SARAJEVO, 19 September 2003 — The remains of almost 500 people, including women and children, slaughtered by Serbs have been exhumed from the largest mass grave from the Bosnian war, forensic experts said yesterday.
“So far we have found 364 complete and 121 incomplete skeletons,” Ismet Music, a member of the Bosnian Muslim Commission for Missing People, told AFP.
Experts expect to find between 70 and 100 more bodies by the end of the exhumation work, he added.
“It is the largest mass grave we have found so far,” Amor Masovic, head of the commission, said.
After eight weeks of digging, forensic experts expect to complete work at the site within the next two weeks.
The 40-meter-long (130 feet) and four-meter-deep (13 feet) grave is in mountainous countryside near the eastern town of Zvornik, which remains in the Serb-controlled part of Bosnia, some 80 kilometers (50 miles) northeast of Sarajevo.
To judge from the clothing found, the dead were all civilians believed to have been killed by Bosnian Serb forces during the war, Music said.
Bullet holes were found in the skull of a three-year old, while the skeleton of a five or a six-year-old child had a bullet in the backbone,” Music said.
The remains unearthed so far are stored in a morgue in the northern town of Tuzla where it is hoped they can be identified.
The authorities were tipped off about the site — in an area known as Crni Vrh or Black Peak — by a witness to the burial of the bodies.
Identity documents found in the mass grave show that at least some of the victims were Muslim civilians from Zvornik and the nearby towns of Vlasenica and Bratunac, killed when Bosnian Serb forces captured them at the outset of the 1992-1995 war.
In mid-1992 Bosnian Serbs backed by the former Yugoslav People’s Army (JNA) seized mainly Muslim eastern Bosnia, which includes Zvornik, and victimized its non-Serb residents.
Some 1,500 Zvornik residents are still missing following the Serbs’ notorious wartime campaign of ethnic-cleansing. Around 350 bodies have been found in mass graves in the area.
Relatives of the missing have been visiting the site every day, seeking news of their loved ones.
The grave is also believed to contain the remains of some of the 7,000 Muslim men and boys massacred after Serb forces overran the UN “safe haven” of Srebrenica in July 1995.
The Zvornik site is a so-called “secondary” grave where Bosnian Serbs brought bodies from other sites to cover up their crimes.
Almost eight years after the end of the Bosnia war, the fate of more than 16,000 missing people is still not known, according to the International Committee of the Red Cross (ICRC).

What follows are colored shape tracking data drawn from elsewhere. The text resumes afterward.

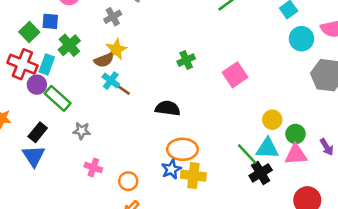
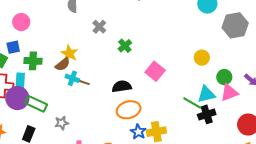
gray cross: (113, 17) -> (99, 27), moved
green cross: (69, 45) -> (33, 61), turned -30
pink square: (235, 75) -> (155, 71), moved
purple circle: (37, 85) -> (17, 98), size x1.5
yellow circle: (272, 120) -> (202, 58), moved
orange ellipse: (182, 149) -> (129, 110), moved
black cross: (261, 173) -> (207, 114), turned 30

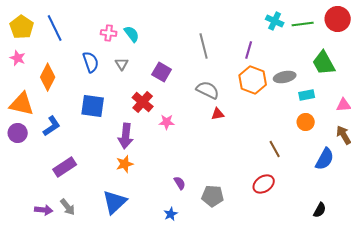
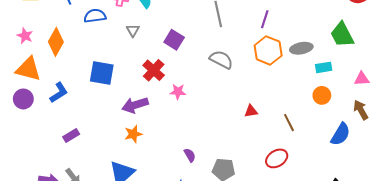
pink star: (18, 58) -> (25, 36), moved
blue semicircle: (91, 62) -> (95, 16), moved, turned -80
red triangle: (218, 114) -> (251, 111), moved
purple arrow: (126, 136) -> (135, 105), turned 65
purple rectangle: (65, 167) -> (71, 135), size x0.7

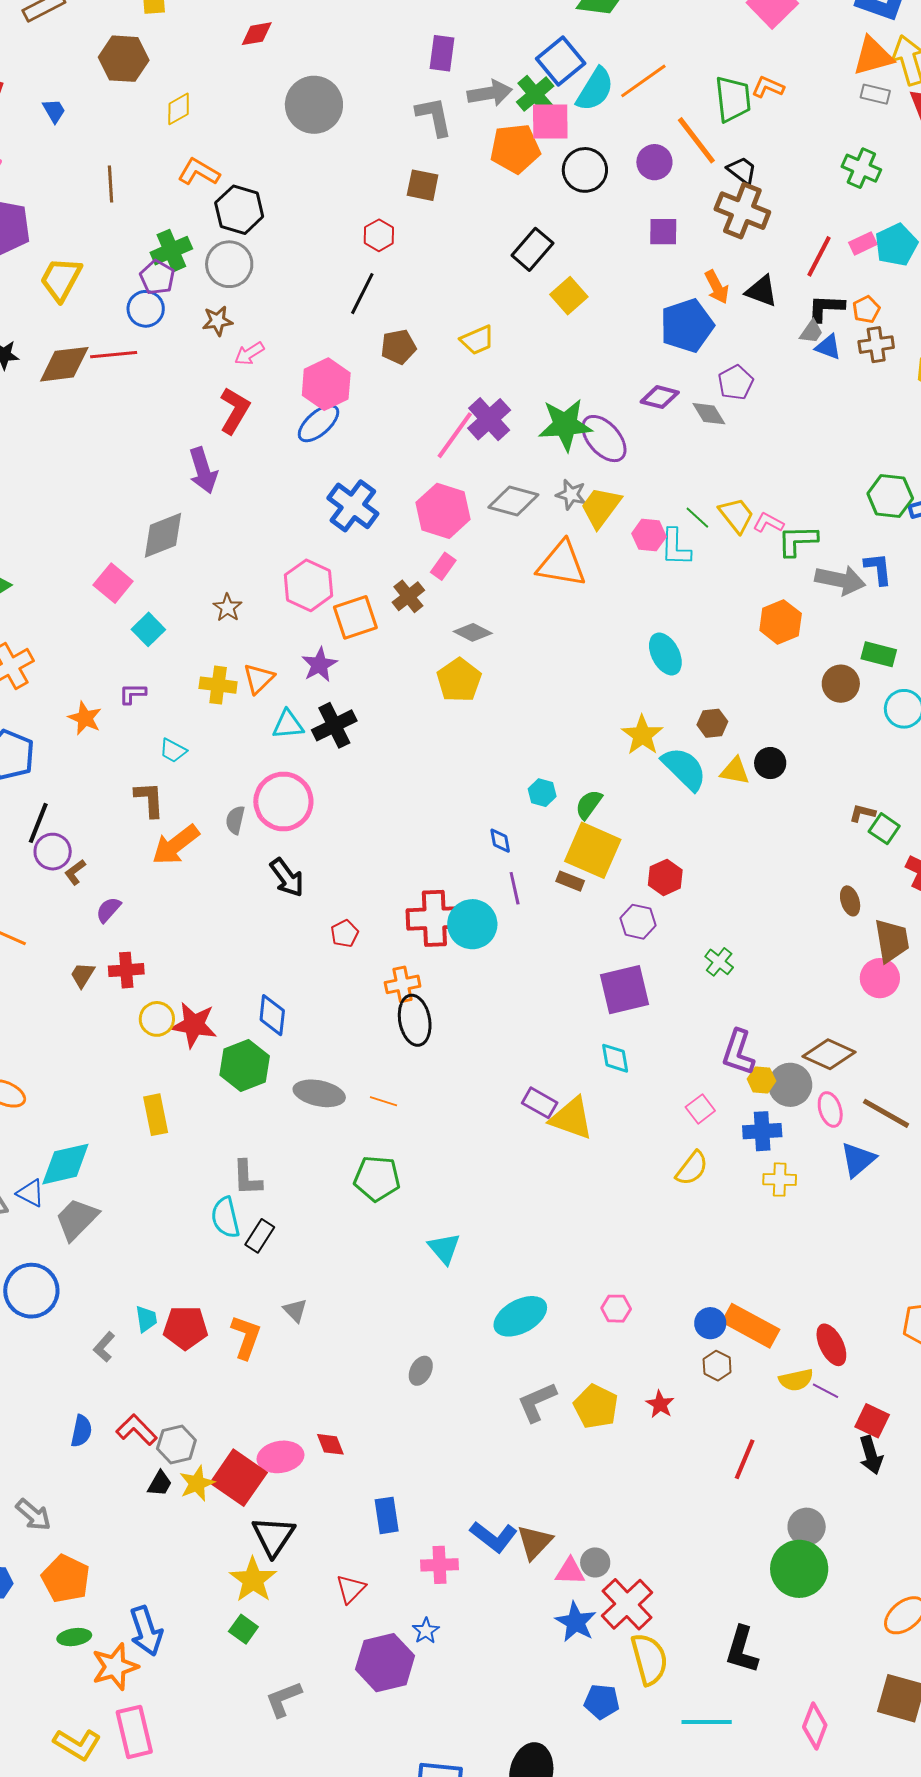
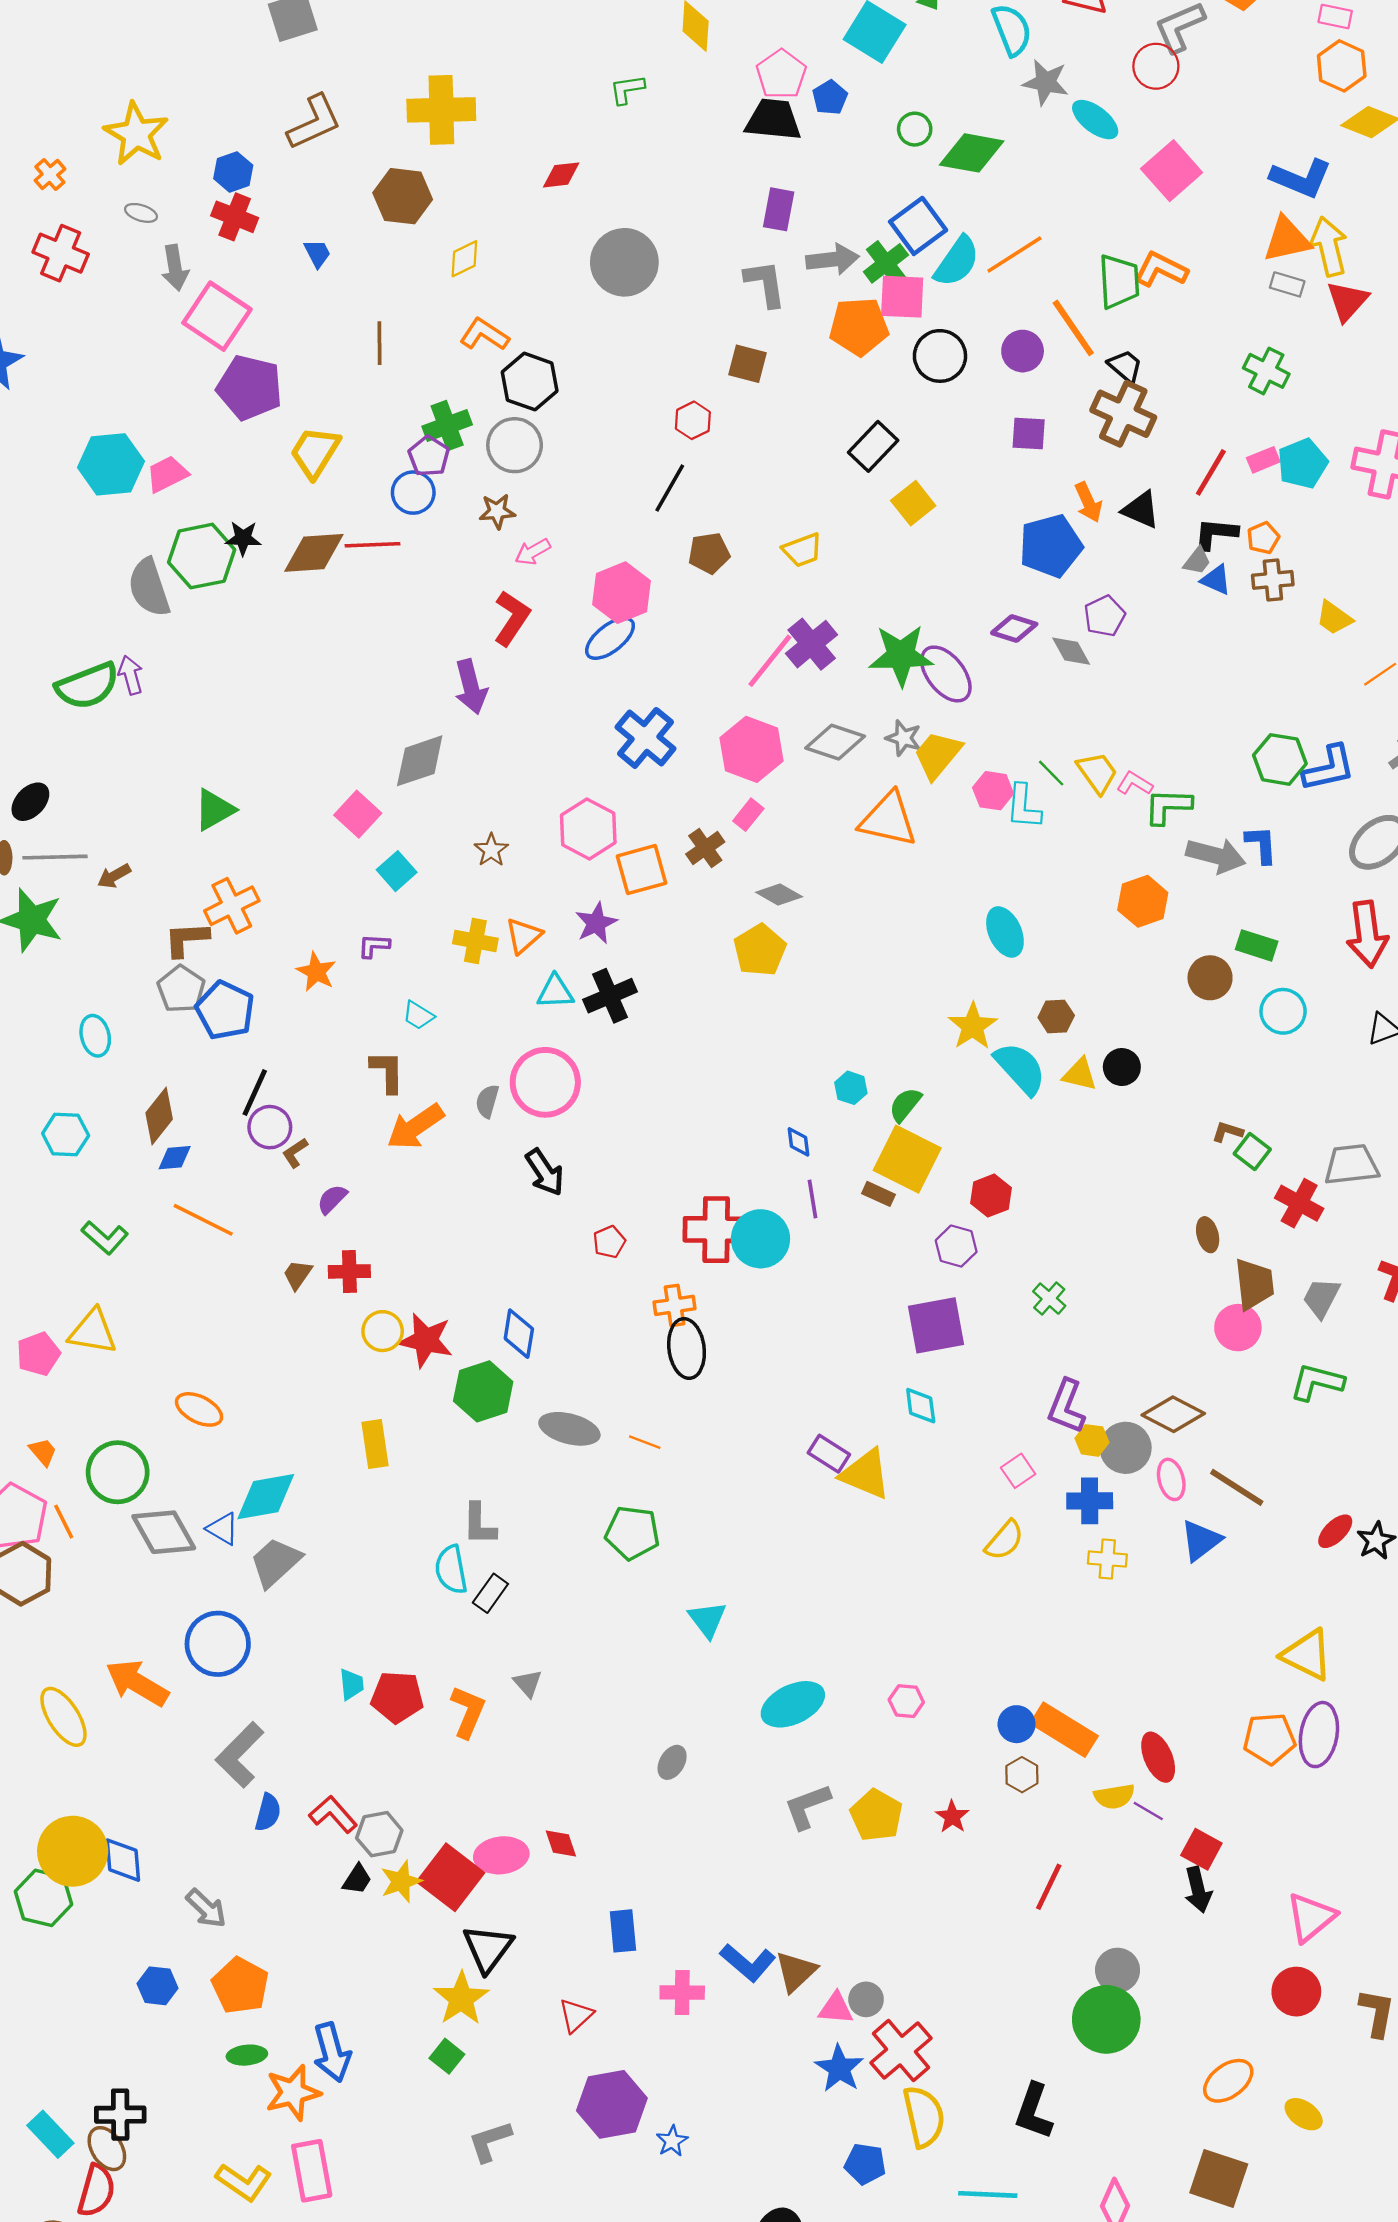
orange L-shape: (768, 87) -> (1161, 269), size x1.4
gray L-shape: (104, 1347) -> (240, 1755), moved, size x1.8
blue star: (426, 1631) -> (672, 2141), moved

The remains of more than 17,000 people have so far been exhumed from some 300 mass graves in Bosnia.
Bosnian Serb wartime leader Radovan Karadzic and his army commander Ratko Mladic, indicted by The Hague-based UN tribunal for genocide and war crimes their troops allegedly committed during Bosnia’s war, are still at large.
Former Yugoslav President Slobodan Milosevic is on trial at The Hague for war crimes and crimes against humanity for his role in the 1990s wars in Bosnia, Croatia and Kosovo. For the Bosnian war he faces a separate charge of genocide.
The war left Bosnia split into two semi-independent entities — the Serbs’ Republika Srpska (RS) and the Muslim-Croat Federation.
• A Bosnian Serb doctor, given a life sentence by the UN war crimes court for his activities during the 1992-95 war, is still officially employed in the Serb region of Bosnia, an official said yesterday.
“Milomir Stakic is still on the payroll” at a medical clinic in the northwestern town of Prijedor, the clinic’s director Spomenka Pavkovic told AFP.
The UN court handed down in July its longest sentence to date against 41-year-old Stakic, convicting him of the extermination and persecution of Muslims and Croats during the war but rejecting the charge of genocide.